Quoted text
┌────────

Pigment Focusing Effect
Pigment retraction and focusing effect
As water evaporates from the inks, the fluid remains at the nozzles because of the capillary suction. As water is removed from the ink feed channel, a liquid flow in the channel is established to replenish the loss, pushing more pigment particles to the nozzle. Normally, it would have caused the pigment particles to clump and the nozzle to be clogged. However if the solvent polarity and the pigment chemical modification is adjusted right, the pigment will start to retract from the nozzle, fighting the liquid flow, going ‘upstream’, similar to the salmon run in rivers, where the fish is going in masses against the flow, upstream. This will create an increased concentration of the pigment somewhere in the middle of the ink feed channel, aka ‘focusing effect’. In the end, this effect is beneficial, as the nozzle does not get clogged; it is a valuable tool in ink formulation.
Polymer chemistry design for inkjet inks
Polymers in inkjet inks
Polymers play the most important part in inkjet inks, comparable, perhaps, only to the colorants themselves. Without polymers, colorants will not be able to bind to the media they are being printed upon, and will be washed off or rubbed off. The durability and the adhesion to the substrate are essential for the inkjet functionality. This feature is in most of the cases in a direct conflict with the inkjet reliability. The high polymeric durability on the printed substrates also causes undesirable side effects of deposits inside and outside inkjet nozzles and on the orifice plate.
One has to remember that every inkjet nozzle of water-based inkjet inks loses water at the rate of a few nanograms per second. Although it does not sound as much, the fluid chamber of an inkjet nozzle is only few picoliters/nanograms in size. As the result, in a few seconds, the concentration of the polymer at the tip of the nozzle becomes as high as 10 -30 wt%. Many polymers at this concentration form a very thick gel and the printhead becomes irreversibly clogged.
In order to prevent the nozzle from clogging, the molecular weight of the polymer needs to be kept on a lower side. Also, polymers with highly branched architecture can generate more compact polymeric coils with less overlap, and, therefore reduce the overall system viscosity.

└────────

Work instructions
Copy the part of the inkjet ink text between "One has to remember" and "overall system viscosity.", inclusive, word for word.

Given information
┌────────

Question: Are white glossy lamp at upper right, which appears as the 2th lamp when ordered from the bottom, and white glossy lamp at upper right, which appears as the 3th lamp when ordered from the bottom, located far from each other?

└────────

The result
One has to remember that every inkjet nozzle of water-based inkjet inks loses water at the rate of a few nanograms per second. Although it does not sound as much, the fluid chamber of an inkjet nozzle is only few picoliters/nanograms in size. As the result, in a few seconds, the concentration of the polymer at the tip of the nozzle becomes as high as 10 -30 wt%. Many polymers at this concentration form a very thick gel and the printhead becomes irreversibly clogged.
In order to prevent the nozzle from clogging, the molecular weight of the polymer needs to be kept on a lower side. Also, polymers with highly branched architecture can generate more compact polymeric coils with less overlap, and, therefore reduce the overall system viscosity.